Mariselle ignored her. “And when I do see him, what then? What am I to say? Oh, Tunia, it’s the most maddening conundrum. I long to be near him, and yet I haven’t the faintest idea what I’ll say once I am.”
Petunia threw an arm over her eyes and yawned. “You could ask him about his conversational muscles,” she mumbled.
“Petunia! That isn’t remotely helpful.”
“Why? He’s clearly the sort to possess conversational muscles.”
“No, dear cousin, he possesses muscles that are very much made for lifting things.” Mariselle’s skin flushed at the memory of Evryn helping her down over the Dreamland ruins, his shoulders broad and firm beneath her hands. “I know because I have … ah … been lifted.”

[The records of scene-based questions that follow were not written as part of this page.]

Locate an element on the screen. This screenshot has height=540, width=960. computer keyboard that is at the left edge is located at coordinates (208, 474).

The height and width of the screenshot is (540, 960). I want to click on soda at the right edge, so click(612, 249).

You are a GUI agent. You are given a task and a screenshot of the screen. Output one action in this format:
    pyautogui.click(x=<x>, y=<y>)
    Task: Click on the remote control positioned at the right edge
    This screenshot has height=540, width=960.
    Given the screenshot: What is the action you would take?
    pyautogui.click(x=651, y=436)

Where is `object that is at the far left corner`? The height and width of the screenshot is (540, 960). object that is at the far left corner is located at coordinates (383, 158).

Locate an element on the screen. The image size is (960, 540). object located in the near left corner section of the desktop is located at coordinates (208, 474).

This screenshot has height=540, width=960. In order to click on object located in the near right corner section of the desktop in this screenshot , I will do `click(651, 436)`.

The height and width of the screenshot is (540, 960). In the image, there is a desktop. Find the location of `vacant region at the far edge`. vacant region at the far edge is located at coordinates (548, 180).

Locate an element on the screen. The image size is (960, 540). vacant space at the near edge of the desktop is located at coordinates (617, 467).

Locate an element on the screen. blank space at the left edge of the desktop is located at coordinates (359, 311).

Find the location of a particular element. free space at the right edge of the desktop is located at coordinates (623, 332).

Petunia lowered her arm, brows shooting upward.
“Over the Dreamland ruins!” Mariselle added hastily, her face burning.
“Yes, that definitely sounded like what you meant.”
“Petunia Dawndale!”
“Mariselle Brightcrest!”
Mariselle started laughing. “What now? Are we simply stating each other’s names until?—”
She froze, a sound reaching her ears from somewhere outside her room. Footsteps. Muffled voices.